With the title already decided, there was a five-way fight for the runner-up spot in the championship. Tom Cave was the class of the group as he traded times with the top two throughout to put himself second on the BRC rostrum – with Higgins not registered – and secure the same position in the 2016 standings. Enjoying a scrap with Cave throughout, Desi Henry took his third BRC podium of the season and his first on Tarmac.
After sealing the BRC2 title, Matt Edwards graduated to an R5 Fiesta for the final two outings. Following a solid run on the Ulster, Edwards looked at home in his new machine on the Manx lanes, climbing the order throughout the long event to take fourth in the BRC section ahead of Jonathan Greer, David Bogie and Alex Laffey/Andrew Roughead, who took their best finish of the season in eighth in their Fiesta R5.

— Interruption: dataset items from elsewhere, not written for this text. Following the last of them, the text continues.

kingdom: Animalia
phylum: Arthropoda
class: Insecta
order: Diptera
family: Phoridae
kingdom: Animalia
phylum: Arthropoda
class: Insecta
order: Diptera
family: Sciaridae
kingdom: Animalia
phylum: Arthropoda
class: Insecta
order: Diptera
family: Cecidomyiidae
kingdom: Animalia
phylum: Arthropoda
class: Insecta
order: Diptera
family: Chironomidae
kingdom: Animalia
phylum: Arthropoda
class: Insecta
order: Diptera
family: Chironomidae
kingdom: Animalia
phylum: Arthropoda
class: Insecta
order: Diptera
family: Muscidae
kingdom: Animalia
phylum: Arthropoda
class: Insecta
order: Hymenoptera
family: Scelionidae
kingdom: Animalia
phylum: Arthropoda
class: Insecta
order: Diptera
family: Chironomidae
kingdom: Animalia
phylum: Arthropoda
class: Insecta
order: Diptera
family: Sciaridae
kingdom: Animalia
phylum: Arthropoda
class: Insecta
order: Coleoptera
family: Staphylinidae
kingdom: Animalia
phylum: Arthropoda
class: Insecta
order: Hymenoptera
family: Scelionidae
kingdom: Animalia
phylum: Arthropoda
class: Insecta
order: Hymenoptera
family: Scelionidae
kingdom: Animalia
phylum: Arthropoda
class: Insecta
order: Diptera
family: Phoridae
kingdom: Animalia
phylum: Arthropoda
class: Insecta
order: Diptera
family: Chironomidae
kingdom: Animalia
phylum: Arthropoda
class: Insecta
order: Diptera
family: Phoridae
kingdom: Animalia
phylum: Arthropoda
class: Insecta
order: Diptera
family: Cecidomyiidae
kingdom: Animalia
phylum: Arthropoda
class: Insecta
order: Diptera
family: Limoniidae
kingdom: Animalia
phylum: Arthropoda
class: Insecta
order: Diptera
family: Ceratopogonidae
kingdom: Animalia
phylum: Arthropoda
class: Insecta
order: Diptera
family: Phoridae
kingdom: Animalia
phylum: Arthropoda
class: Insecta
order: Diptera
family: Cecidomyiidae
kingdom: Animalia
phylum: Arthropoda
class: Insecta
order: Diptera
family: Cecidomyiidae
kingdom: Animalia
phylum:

2014 BRC Champion, Dan McKenna gives his views on the classic rally:
“It’s such a special event. The island is steeped in motorsport history with the TT races and also the rallying. I have competed on both the national and international rallies and the island stages are a real challenge.
“There are so many different characteristics to the roads on different parts of the island. You have everything to test crew and car. It can be narrow, tight and twisty on very bumpy roads or it can be very fast, flowing and wide on smooth roads and all of this maybe even in one stage.
“It’s a rally of high attrition, with high mileage, night stages and town super-specials which are always tricky, and with no let-up, cars and crews are tested to the limit.”